AUTHOR=de Azevedo Júlia Teixeira Cottas , Costa Thalita Cristina de Mello , Lima Keli Cristina , Maciel Thiago Trovati , Palma Patrícia Vianna Bonini , Darrigo-Júnior Luiz Guilherme , Setanni Grecco Carlos Eduardo , Stracieri Ana Beatriz P. L. , Elias Juliana Bernardes , Pieroni Fabiano , Guerino-Cunha Renato Luiz , Pinto Ana Cristina Silva , De Santis Gil Cunha , Covas Dimas Tadeu , Hermine Olivier , Simões Belinda Pinto , Oliveira Maria Carolina , Malmegrim Kelen Cristina Ribeiro TITLE=Long-Term Effects of Allogeneic Hematopoietic Stem Cell Transplantation on Systemic Inflammation in Sickle Cell Disease Patients JOURNAL=Frontiers in Immunology VOLUME=12 YEAR=2021 URL=https://www.frontiersin.org/journals/immunology/articles/10.3389/fimmu.2021.774442 DOI=10.3389/fimmu.2021.774442 ISSN=1664-3224 ABSTRACT=

Allogeneic hematopoietic stem cell transplantation (allo-HSCT) is the only currently available curative treatment for sickle cell disease (SCD). However, the effects of HSCT on SCD pathophysiology are poorly elucidated.
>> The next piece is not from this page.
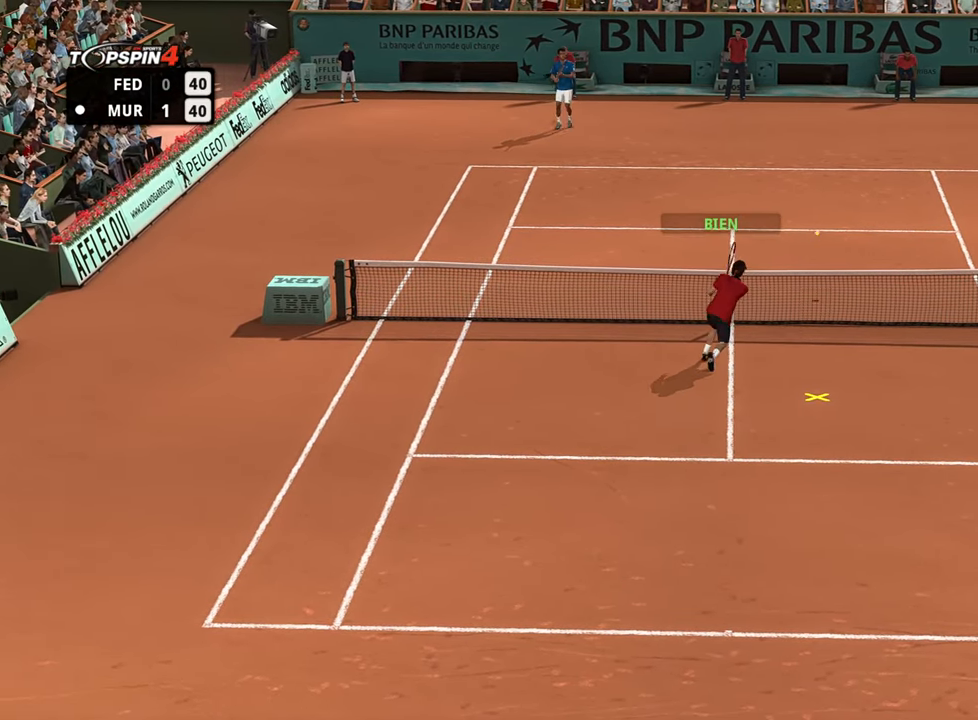
{"buttons": [], "left_stick": "down-right", "right_stick": "center", "events": [[67, "left_stick", "down-right"]]}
Here, we assessed red blood cell (RBC) adhesiveness, intensity of hemolysis, vascular tone markers and systemic inflammation, in SCD patients treated with allogeneic HSCT. Thirty-two SCD patients were evaluated before and on long-term follow-up after HSCT. Overall survival was 94% with no severe (grade III-IV) graft-vs-host disease and a 22% rejection rate (graft failure). Hematological parameters, reticulocyte counts, and levels of lactate dehydrogenase (LDH), endothelin-1 and VCAM-1 normalized in SCD patients post-HSCT. Expression of adhesion molecules on reticulocytes and RBC was lower in patients with sustained engraftment. Levels of IL-18, IL-15 and LDH were higher in patients that developed graft failure. Increased levels of plasma pro-inflammatory cytokines, mainly TNF-α, were found in SCD patients long-term after transplantation. SCD patients with sustained engraftment after allo-HSCT showed decreased reticulocyte counts and adhesiveness, diminished hemolysis, and lower levels of vascular tonus markers. Nevertheless, systemic inflammation persists for at least five years after transplantation, indicating that allo-HSCT does not equally affect all aspects of SCD pathophysiology.